The girl on the sidewalk squinted up at me, then raised one hand to shield her eyes from the sun.  “Cordelia?  I get why you’d shorten it to Cord.  ‘Cordelia’ sounds like an old lady’s name.  Is it a family name or something?”

“Yeah.  Something like that.”

She took the hand that was shielding her eyes and pointed at herself.  “I’m Jace.  Because speaking of old lady names, for some God-awful reason, my parents named me ‘Jacinda,’ but everyone’s called me Jace since I was a little kid.”

“Nice to meet you, Jace.”  I glanced around.  “So, are we the only ones who catch the bus from this stop?”

She turned her head, gazing down the sidewalk as if she expected to see someone coming from that direction.  “Maybe,” she said without turning back around.  “Not a lot of high school kids in this part of town.  Mostly really little kids and people who don’t have kids yet.  There was this older guy, Hanson, who caught the bus here last year, but I heard he dropped out of school.  And I know of a couple seniors who would catch the bus here, but they both have cars.”  She looked up at me.  “Gull Gardens?  That place is a craphole if I ever saw one.  I mean, no offense or anything.”

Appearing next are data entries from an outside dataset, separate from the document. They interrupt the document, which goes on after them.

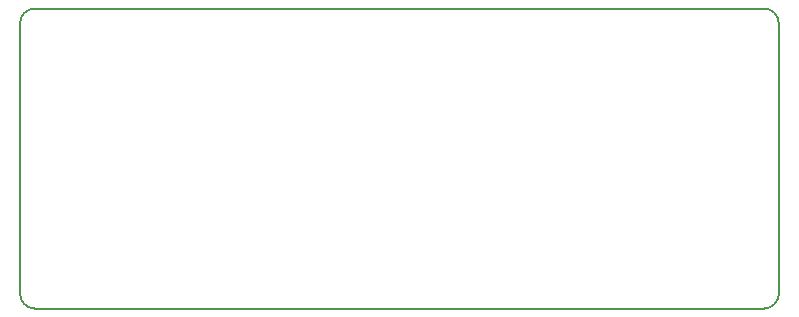
<source format=gm1>
G04 #@! TF.GenerationSoftware,KiCad,Pcbnew,5.1.12-84ad8e8a86~92~ubuntu21.04.1*
G04 #@! TF.CreationDate,2021-11-28T19:11:15-03:00*
G04 #@! TF.ProjectId,Franzininho WIFI,4672616e-7a69-46e6-996e-686f20574946,rev?*
G04 #@! TF.SameCoordinates,Original*
G04 #@! TF.FileFunction,Profile,NP*
%FSLAX46Y46*%
G04 Gerber Fmt 4.6, Leading zero omitted, Abs format (unit mm)*
G04 Created by KiCad (PCBNEW 5.1.12-84ad8e8a86~92~ubuntu21.04.1) date 2021-11-28 19:11:15*
%MOMM*%
%LPD*%
G01*
G04 APERTURE LIST*
G04 #@! TA.AperFunction,Profile*
%ADD10C,0.150000*%
G04 #@! TD*
G04 APERTURE END LIST*
D10*
X120523000Y-93980000D02*
G75*
G02*
X121793000Y-92710000I1270000J0D01*
G01*
X121793000Y-118110000D02*
G75*
G02*
X120523000Y-116840000I0J1270000D01*
G01*
X184785000Y-116840000D02*
G75*
G02*
X183515000Y-118110000I-1270000J0D01*
G01*
X183515000Y-92710000D02*
G75*
G02*
X184785000Y-93980000I0J-1270000D01*
G01*
X121793000Y-118110000D02*
X183515000Y-118110000D01*
X184785000Y-116840000D02*
X184785000Y-93980000D01*
X183515000Y-92710000D02*
X121793000Y-92710000D01*
X120523000Y-93980000D02*
X120523000Y-116840000D01*
M02*

</source>
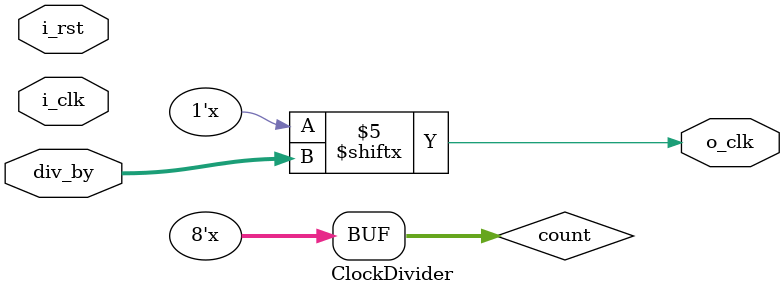
<source format=v>
module ClockDivider #(parameter width=8)(
    input   wire                    i_clk,i_rst,
    input   wire    [width-1:0]     div_by,
    output  wire                    o_clk
);

reg     [width-1:0]     count,count_comp;

always@ (posedge i_clk , negedge i_rst)
 begin
    if (!i_rst)
     begin
        count <= 'b0;
     end
    else
     begin
        count <= count_comp;
     end
end

always@ (*)
 begin
    count = count +1;
 end

assign o_clk = count[div_by];

endmodule
</source>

I laughed and sat down next to Jace, wrapping my arms loosely around my knees.  “No offense taken.  My mom and sister and I are living there with my aunt right now.  Temporarily.  My aunt takes care of her place, but you can tell the apartment complex is falling apart.  I swear the swimming pool looks green.  So… what year are you?”

“I’m a junior.  Like you.  Thought I was going to have to repeat tenth grade, but I sweet-talked my Spanish teacher into passing me.”  Jace gave me a lopsided grin.  “She bumped my grade up three points after I promised I would take French this year.”  Her eyes brightened.  “Hey,” she said, pulling a crumpled, folded piece of paper from her back pocket.  “We should see if we have any classes together.”

I looked away.  “I’ve, uh, I’m supposed to report to the office this morning to find out my schedule,” I lied.  My own schedule was tucked inside my backpack, but if Jace was someone who’d barely passed Spanish and almost had to repeat a grade, I didn’t want her to know I’d gotten into all honors and Advanced Placement classes.  It seemed like it would be inconsiderate.

“Really?” Jace said, cocking her head to the side.  “I thought they mailed everybody’s schedule to them the week before school started.”

“Yeah, well… new kid,” I said with a shrug.

“But you at least know what classes you signed up for,” Jace pressed.  “Right?”

Advanced Placement chemistry, first period, I thought to myself, reciting the schedule I’d memorized days ago in my head.  Advanced Placement U.S. History.  Honors U.S. Literature.  Lunch and study hall.  Weightlifting.  Honors Trigonometry.  Spanish III.

“Sure I do,” I said, “but I don’t…”

Jace’s gaze moved from me to the road.  She stood quickly.  “Bus,” she said.  “And it’s running earlier this year.  Thank God.”

I let out a silent sigh of relief, and followed the only other junior at H. P. Munroe High School I knew into the yellow school bus.